China’s legislature on Monday nominated Yi Gang, vice-governor of the People’s Bank of China, as its new chief.
Yi will replace Zhou Xiaochuan, who has been at the helm of the PBoC for 15 years. Zhou has headed the central bank during the turbulent period of the global financial crisis.
At the annual session of the 13th National People’s Congress, delegates voted to appoint Yi as PBoC governor.
He received Ph.D in Economics from University of Illinois before joining as assistant professor at the Indiana University.
Yi joined People’s Bank in 1997. He also served as the director of the State Administration of Foreign Exchange from 2009 to 2016.
The most important task is to implement prudent monetary policy and push forward the reform and opening-up of the financial sector, Yi told reporters in Beijing.

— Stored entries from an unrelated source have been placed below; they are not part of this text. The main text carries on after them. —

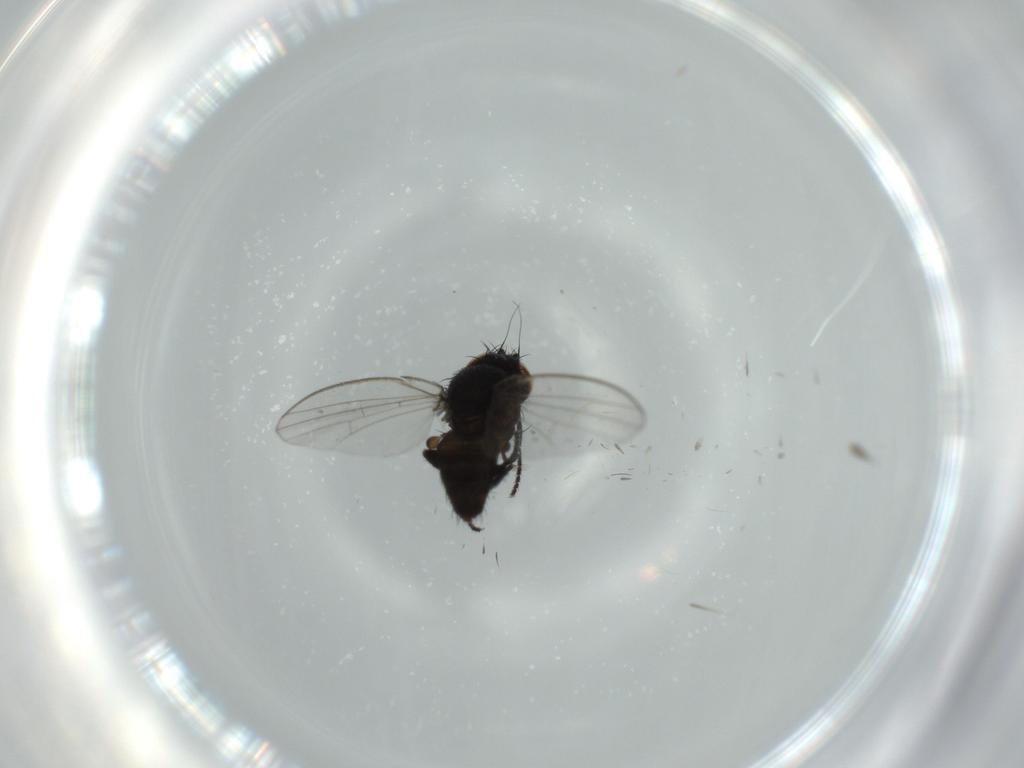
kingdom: Animalia
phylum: Arthropoda
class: Insecta
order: Diptera
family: Milichiidae
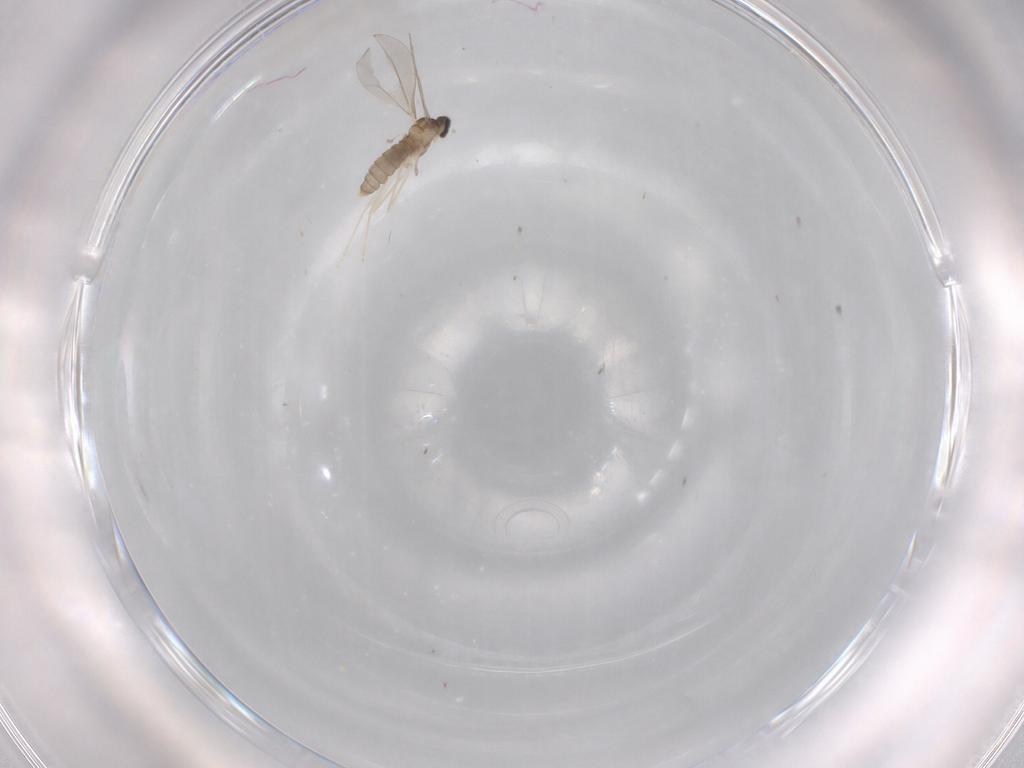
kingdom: Animalia
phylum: Arthropoda
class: Insecta
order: Diptera
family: Cecidomyiidae
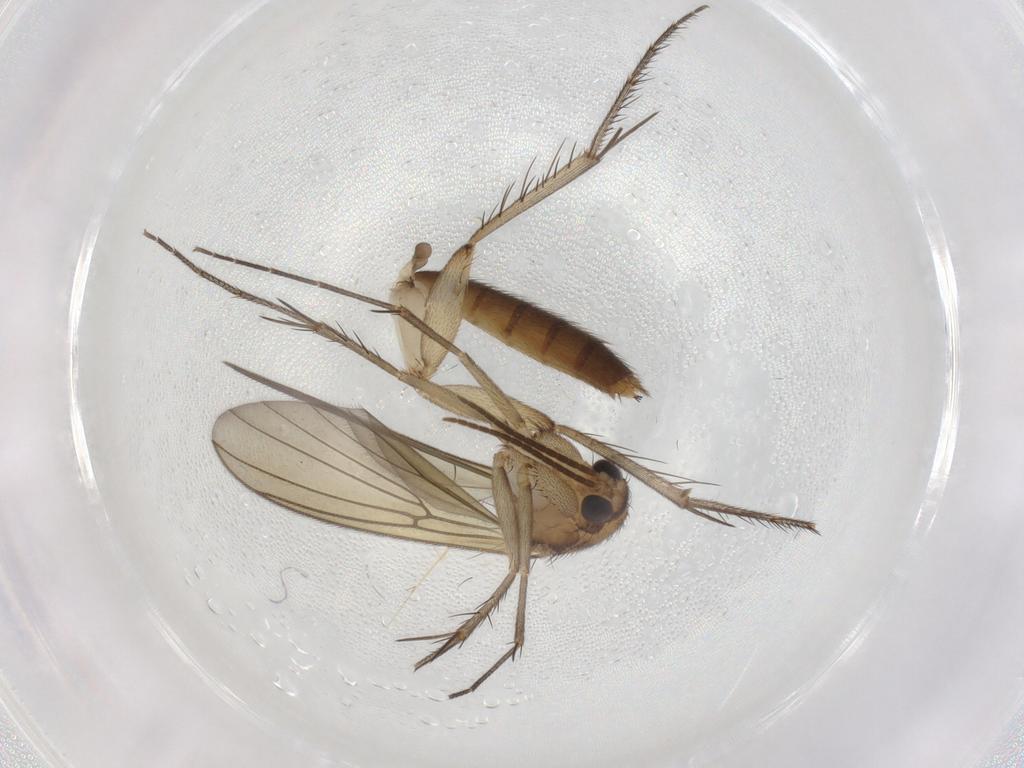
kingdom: Animalia
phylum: Arthropoda
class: Insecta
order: Diptera
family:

The PBoC’s lack of independence will constrain Yi’s ability to set the direction of policy, Julian Evans-Pritchard, an economist at Capital Economics, said.
The question of whether to stay the course on deleveraging or give in and loosen policy to support growth will be answered by politicians with more influence than Yi, such as Liu He and Wang Qishan, as well as President Xi himself, Evans-Pritchard noted.
Given that Zhou, despite his best efforts and greater independence, failed to avert an unsustainable surge in debt levels, the economist suspects that Yi will also struggle to push back against poor policy choices dictated from above.